For any of those interested, I went ahead and solo tripped. I did about 180ug and had a pretty solid time. I watched the Yellow Submarine which is basically made to watch on LSD, I didn't get much done at all that day and time flew by pretty quickly, infact I sort of ran out of things to do, but I definitely did a LOT of pacing around and thinking. I took a long ass shower and when I got out, I started looking at my body in the mirror. I've lost a lot of weight since I joined the military and this is really the first time in my life I've been fit and honestly I got kind of narcissistic just staring at my self, I was looking at my body in the mirror for a solid hour. I never had any intentions of doing so, but once I realized how long I'd been there it was sort of scary to think I was really just feeding my ego for a ridiculous amount of time. I felt like Narcissus from that Greek mythological tail who died because he was staring at his reflection for so long, I felt so drawn to the mirror I had to literally force myself to leave.
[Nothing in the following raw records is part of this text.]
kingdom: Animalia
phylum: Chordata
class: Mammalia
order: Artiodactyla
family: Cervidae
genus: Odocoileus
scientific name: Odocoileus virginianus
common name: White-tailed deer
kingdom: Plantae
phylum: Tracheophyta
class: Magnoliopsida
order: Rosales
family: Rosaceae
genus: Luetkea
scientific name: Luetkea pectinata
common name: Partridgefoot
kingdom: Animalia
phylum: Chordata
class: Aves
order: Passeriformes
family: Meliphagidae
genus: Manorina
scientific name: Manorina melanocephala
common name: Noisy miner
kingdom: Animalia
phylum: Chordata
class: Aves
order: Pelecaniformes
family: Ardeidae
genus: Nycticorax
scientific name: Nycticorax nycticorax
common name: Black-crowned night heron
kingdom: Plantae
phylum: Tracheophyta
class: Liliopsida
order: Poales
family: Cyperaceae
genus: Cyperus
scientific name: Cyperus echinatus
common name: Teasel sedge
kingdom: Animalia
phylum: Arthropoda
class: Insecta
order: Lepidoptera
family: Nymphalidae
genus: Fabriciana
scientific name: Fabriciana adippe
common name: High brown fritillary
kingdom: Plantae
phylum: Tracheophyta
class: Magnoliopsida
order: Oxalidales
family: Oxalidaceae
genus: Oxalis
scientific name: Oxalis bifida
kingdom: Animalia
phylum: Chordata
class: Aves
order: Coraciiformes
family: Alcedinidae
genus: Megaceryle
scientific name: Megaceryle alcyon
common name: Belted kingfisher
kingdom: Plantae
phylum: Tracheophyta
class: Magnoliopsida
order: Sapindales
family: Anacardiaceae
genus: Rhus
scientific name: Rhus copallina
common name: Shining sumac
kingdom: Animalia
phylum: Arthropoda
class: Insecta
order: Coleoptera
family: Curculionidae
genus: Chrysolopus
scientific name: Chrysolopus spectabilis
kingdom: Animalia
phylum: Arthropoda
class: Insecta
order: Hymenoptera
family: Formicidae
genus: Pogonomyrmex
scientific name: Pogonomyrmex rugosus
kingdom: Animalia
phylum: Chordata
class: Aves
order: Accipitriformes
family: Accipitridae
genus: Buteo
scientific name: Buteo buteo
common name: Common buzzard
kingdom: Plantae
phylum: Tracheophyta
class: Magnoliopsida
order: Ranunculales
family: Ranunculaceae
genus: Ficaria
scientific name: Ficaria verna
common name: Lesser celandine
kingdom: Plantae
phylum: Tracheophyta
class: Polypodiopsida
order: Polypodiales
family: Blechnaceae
During the come up I was filled with anxiety, like pretty badly, but watching the Yellow Submarine, my favorite childhood movie definitely helped ease the tension and I was peaking around the time that finished and the anxiety slowly went away, but even such an innocent childlike movie like Yellow Submarine was sort of freaking me out at times with the crazy characters and sea monsters. After getting out of the mirror I got really self concious about possibly being a very narcissistic person, I'm not sure if I am, but at the time I was convinced I was a total narcissist and I wasn't sure what to do. I feel fine now and I'm fairly certain I'm not anything over the top narcissistic, but it was a little scary to think about.